Bosco Marengo (Alessandria) dove vi sono diverse istallazioni come la Fn Fabbricazioni nucleari

Caorso (Piacenza) con la centrale atomica

Ispra (Varese) con il centro ricerche ex Cnrn-Cnen-Enea poi Euratom e ora Irc della commissione europea, nel quale ci sono due reattori atomici e uno stoccaggio di rifiuti nucleari

Latina con la centrale atomica di Borgo Sabotino

Rotondella (Matera) con il centro ricerche della Trisaia dell’Enea

Saluggia (Vercelli) con diversi impianti atomici tra i quali lo stoccaggio nucleare dell’Eurex

Sessa Aurunca (Caserta) con la centrale nucleare del Garigliano

Trino Vercellese (Vercelli) dove c’è la centrale atomica

Roma-Casaccia dove ci sono le istallazioni dell’Enea e gli impianti Nucleco.
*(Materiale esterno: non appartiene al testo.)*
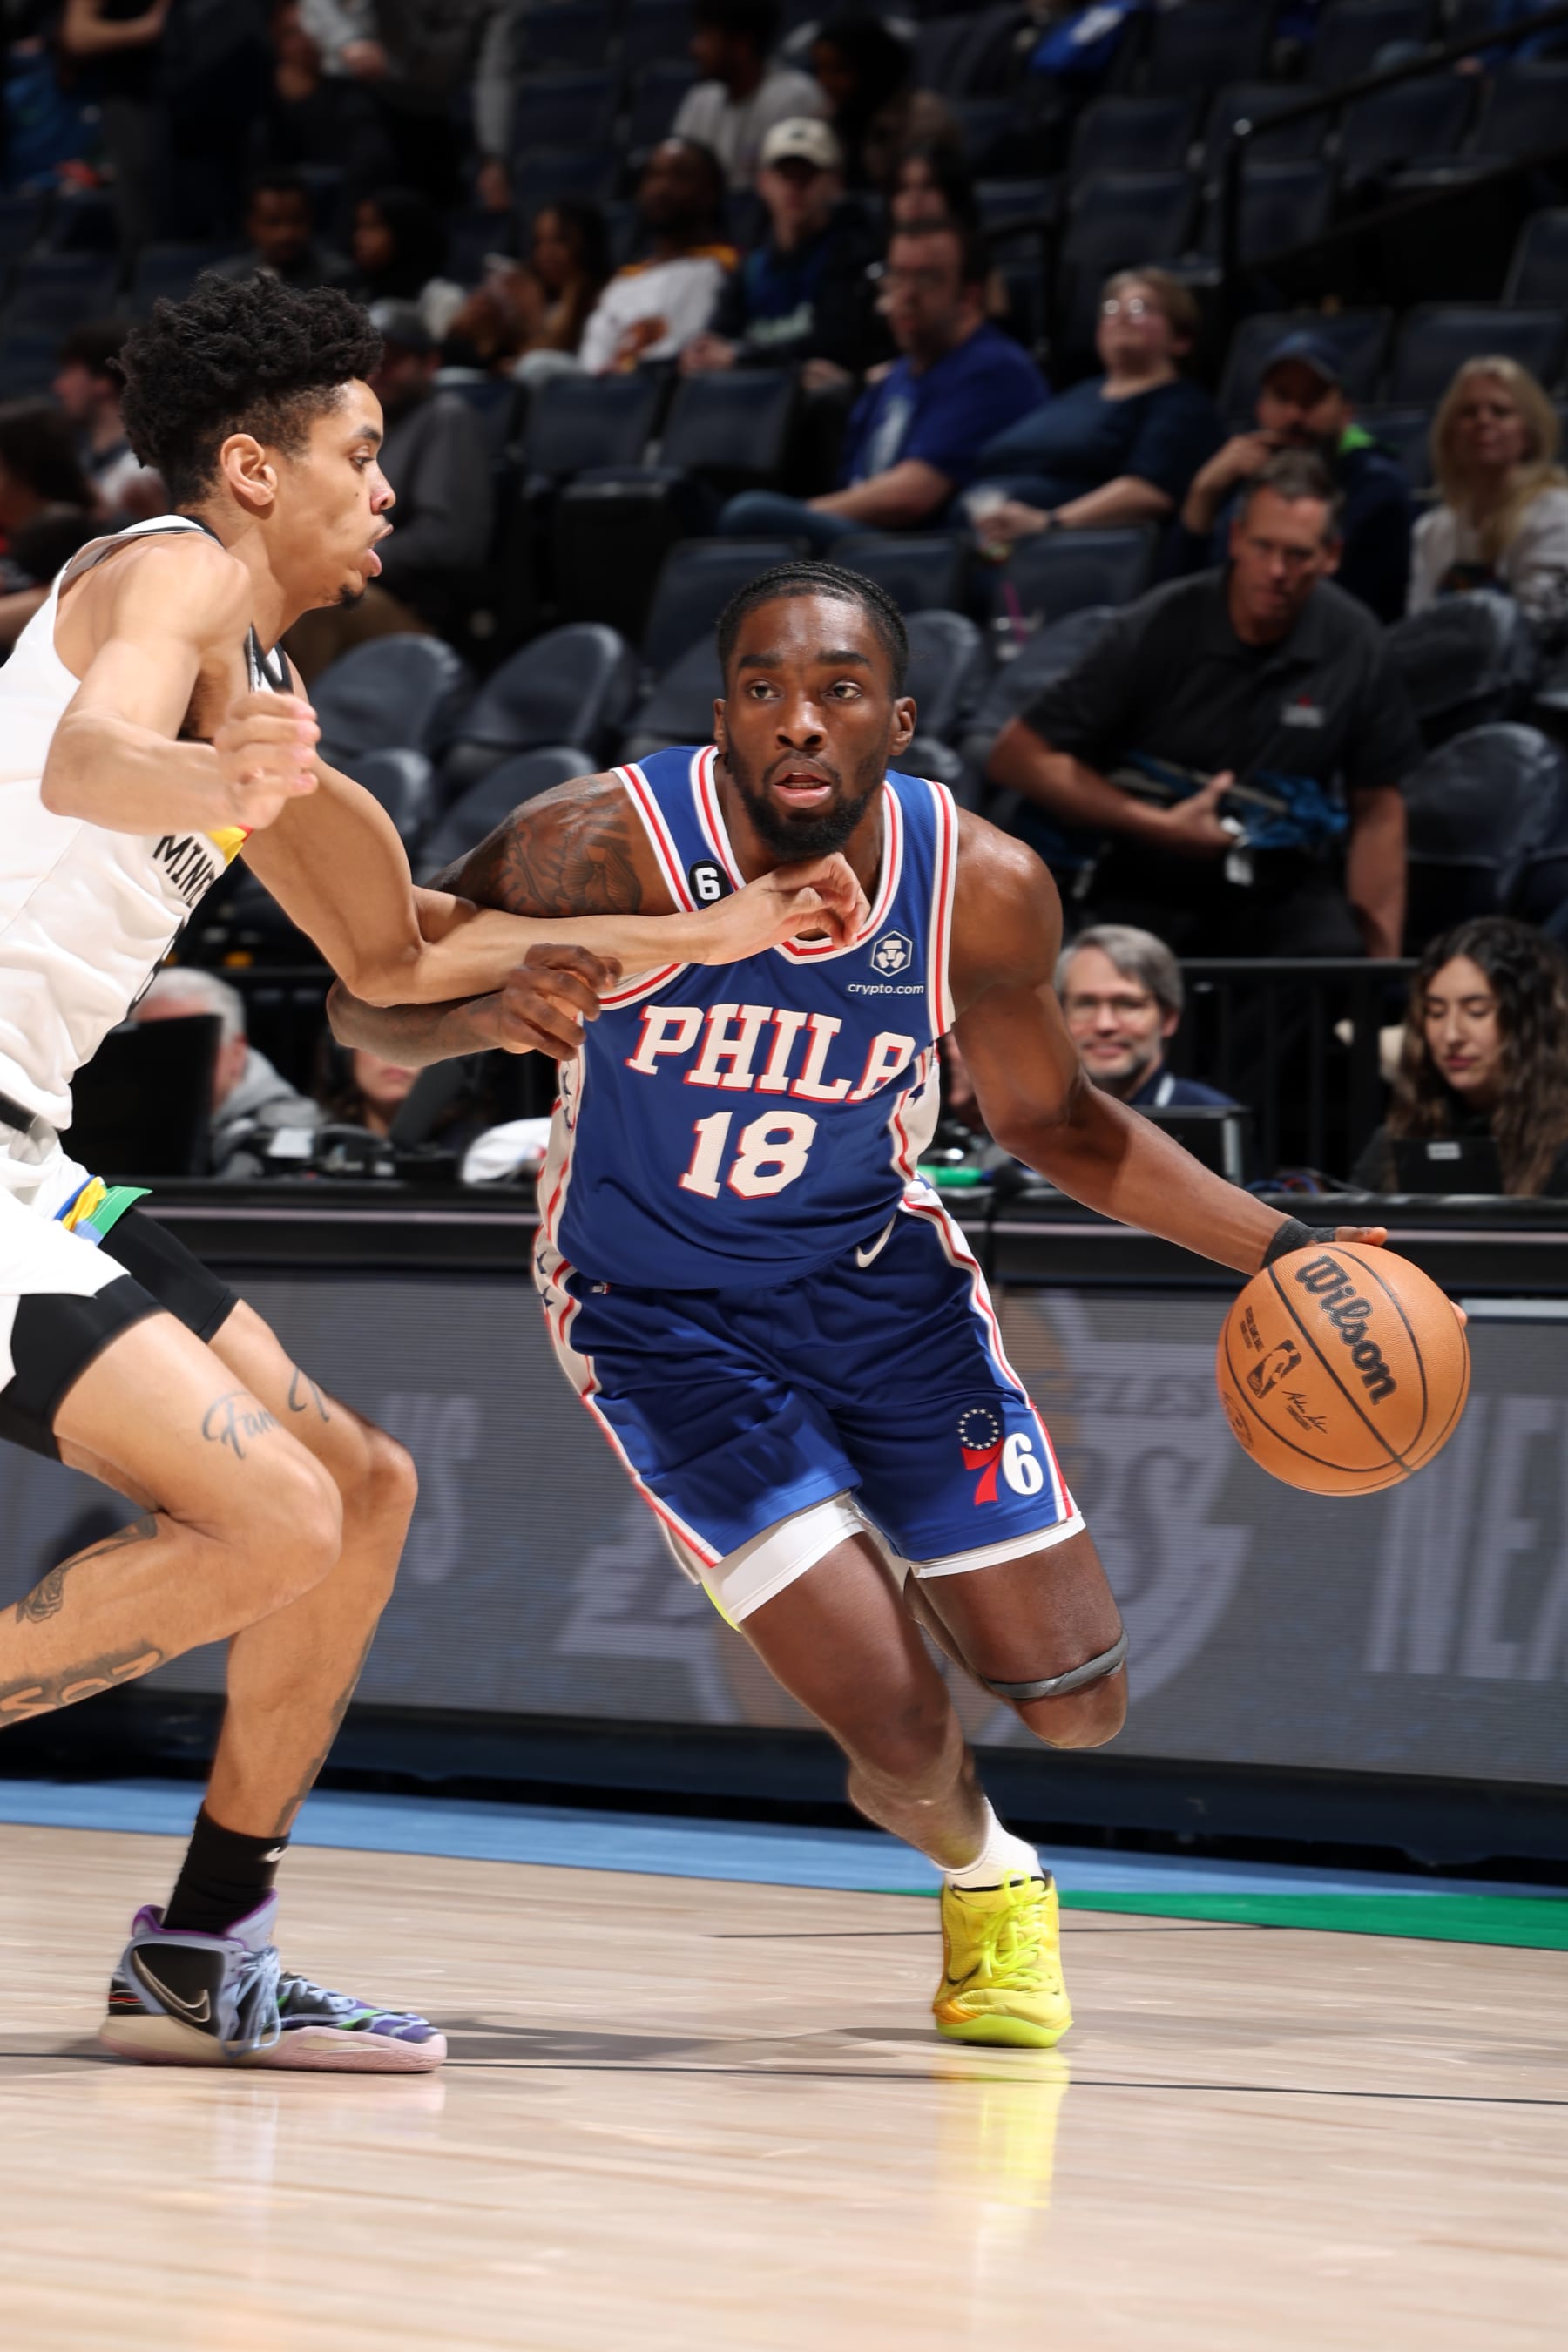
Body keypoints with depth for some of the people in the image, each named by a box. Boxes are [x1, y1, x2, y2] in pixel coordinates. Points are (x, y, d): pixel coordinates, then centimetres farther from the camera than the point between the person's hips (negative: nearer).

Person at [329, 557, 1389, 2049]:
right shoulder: (608, 847, -25)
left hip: (876, 1271, 3)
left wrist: (1279, 1249, -7)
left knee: (1074, 1701, 1)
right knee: (899, 1736, -15)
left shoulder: (983, 889, -15)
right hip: (658, 1308, -3)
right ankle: (981, 1869, 23)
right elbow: (365, 1011, -16)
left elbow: (1049, 1123, 3)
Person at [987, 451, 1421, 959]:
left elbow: (1378, 811, 5)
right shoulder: (1157, 631, -9)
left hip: (1287, 894, 1)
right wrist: (1158, 824, -14)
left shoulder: (1353, 645, -2)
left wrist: (1383, 960, -2)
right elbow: (1018, 756, -8)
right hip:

Ridiamo voce al tranquillizzante Sole. “In sintesi, in questo studio di analisi della mortalità delle popolazioni residenti nei comuni sedi di impianti nucleari sono stati osservati alcuni eccessi di mortalità per alcune patologie che possono essere legate alla esposizione a radiazioni ionizzanti. Da rilevare che tali eccessi si verificano solo in alcuni comuni e in singole decadi di osservazione e che si rilevano anche un numero simile di difetti di mortalità, rispetto ai valori medi delle regioni di appartenenza. Gli eccessi di mortalità osservati non possono essere direttamente attribuibili, se non in piccola parte, all’esposizione della popolazione a dosi di radiazioni ionizzanti causate da rilasci di radioattività dagli impianti….” E così via.

Una storia finale

Un’ultima storia è quella relativa ai proiettili a uranio impoverito. Una meritoria recente invenzione bellica visto che data dalla prima guerra irachena dell’esercito americano – primi anni novanta del secolo scorso – ma i nostri non hanno perso tempo e se ne sono serviti nella guerra jugoslava degli ultimi anno novanta. Meritoria, perché sarà presto trovato un ritrovato dell’uranio impoverito a fin di bene. I medici populisti hanno dato un nome al nuovo morbo nucleare: “Sindrome dei Balcani”, “una lunga serie di malattie –  per lo più linfomi di Hodgkin e altre forme di cancro – che hanno colpito i soldati italiani al ritorno dalle missioni internazionali”.  Manca un’informazione precisa, è ovvio, ma perlopiù si indica in qualche decina o centinaia di morti a carico di missioni che non dovremmo fare. Ma trascuriamo per questa volta, la Costituzione italiana. Trascuriamo anche gli effetti sui soldati che fronteggiano i nostri o le popolazioni civili nel mezzo dello scontro. Quale impianto italiano costruisce questi aggeggi, questi maledetti proiettili a uranio impoverito? Sulla base di quale disposizione, data da chi?

Un carico da novanta

Siamo curiosi, ma non solo noi; c’è anche un personaggio formidabile, un vero e proprio carico da novanta, dietro al quale ci ritiriamo in buon ordine: “Nel 2019 viene riconosciuta la gravità della contaminazione e le reticenze dei vertici militari. A tal proposito sono significativi i due esposti, presentati alla Procura militare e alla Procura ordinaria di Roma, da parte del generale Roberto Vannacci, comandante dell’Operazione “Prima Parthica” in Iraq, al fine di denunciare le gravi e ripetute omissioni nella tutela della salute del contingente italiano”.